⟨

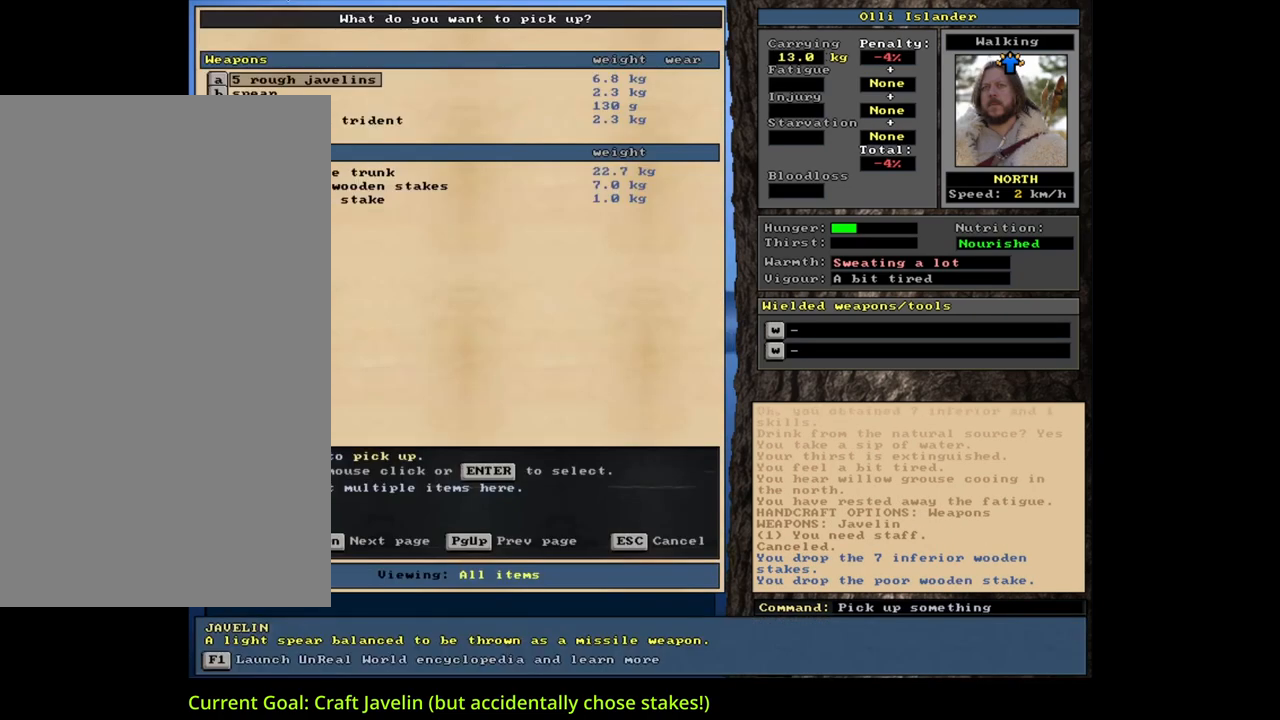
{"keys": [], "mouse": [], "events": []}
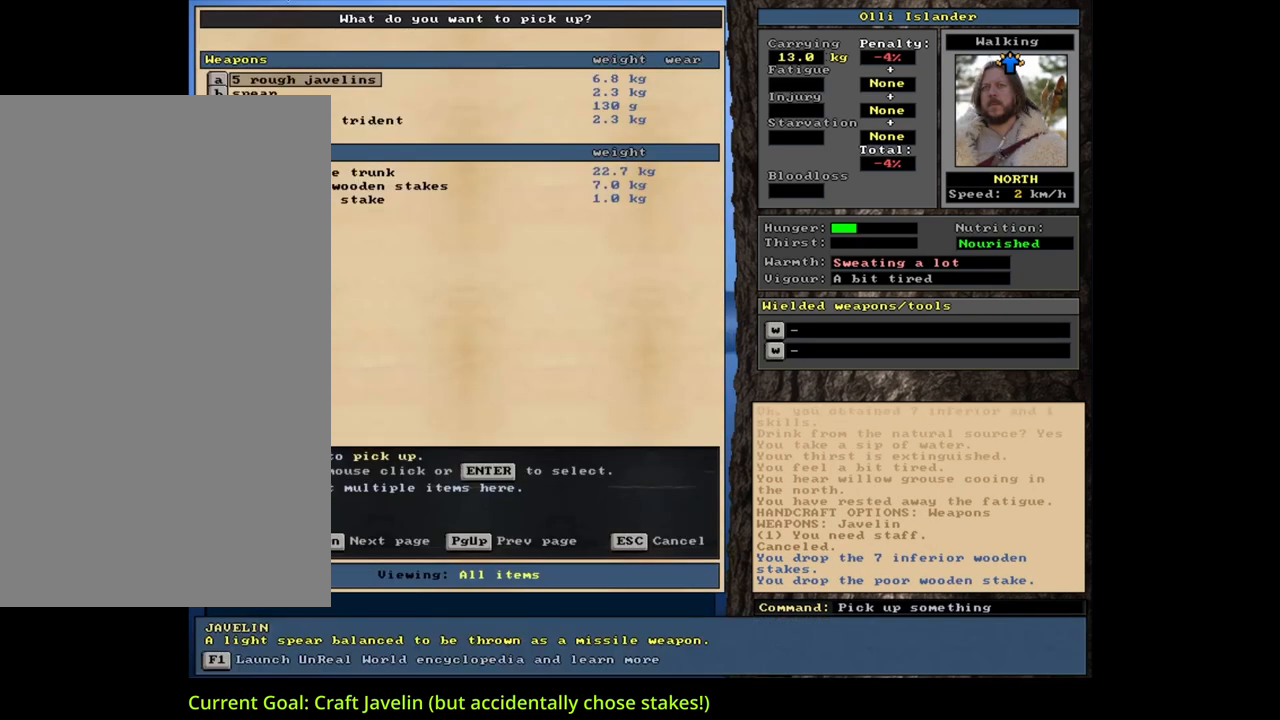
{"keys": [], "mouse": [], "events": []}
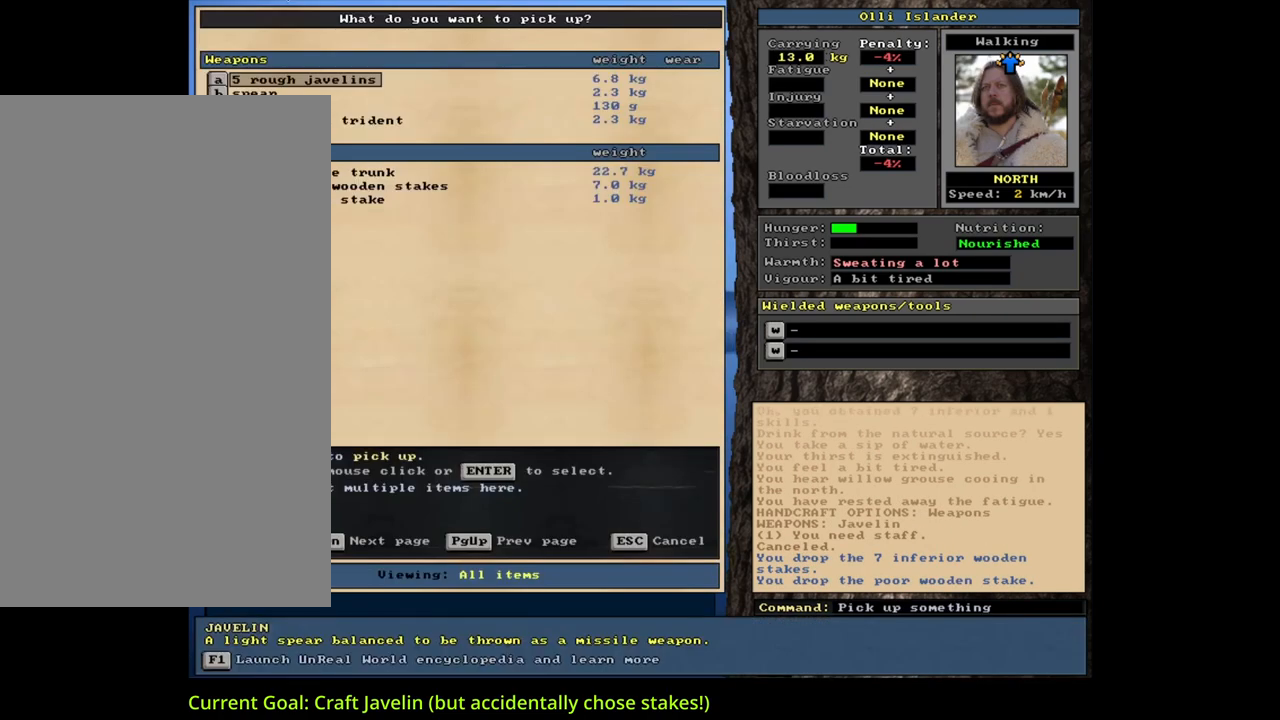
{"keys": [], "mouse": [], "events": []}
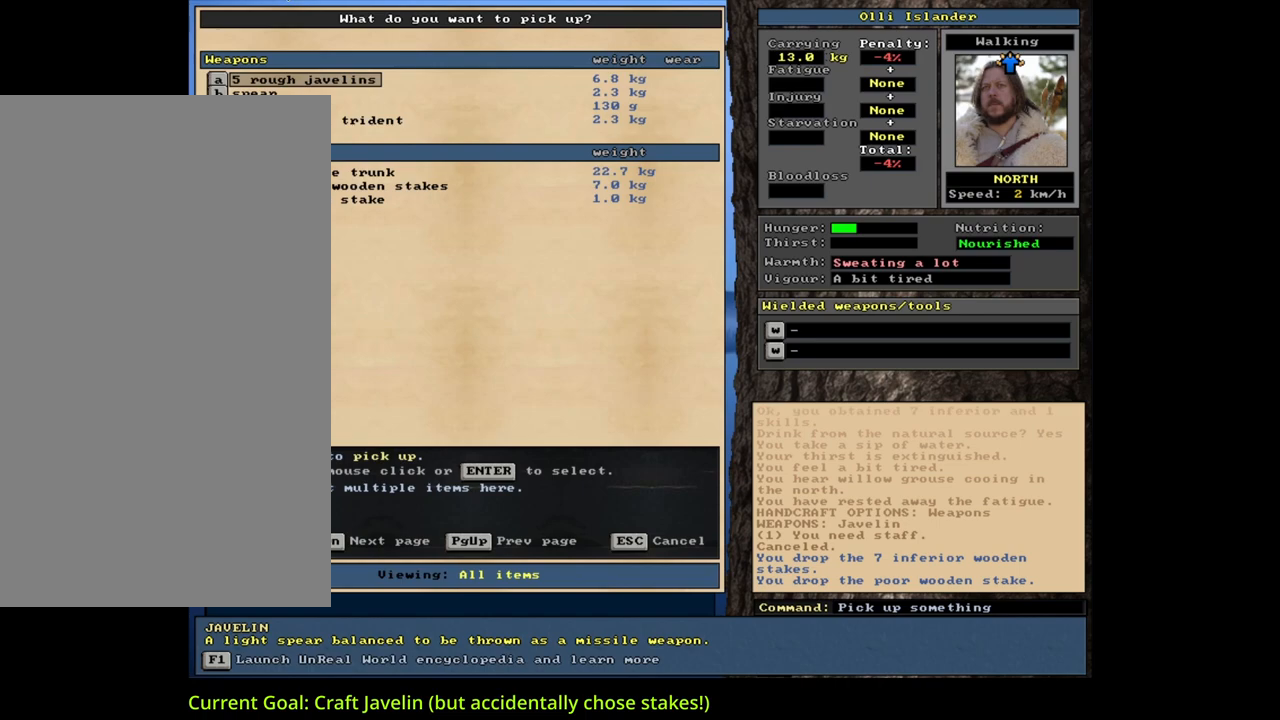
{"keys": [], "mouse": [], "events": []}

⟩

TRY IT: Leave the pictures out, and print every line of the listing exactly as written.

ANSWER TO THIS EXERCISE:
{"keys": [], "mouse": [], "events": []}
{"keys": [], "mouse": [], "events": []}
{"keys": [], "mouse": [], "events": []}
{"keys": [], "mouse": [], "events": []}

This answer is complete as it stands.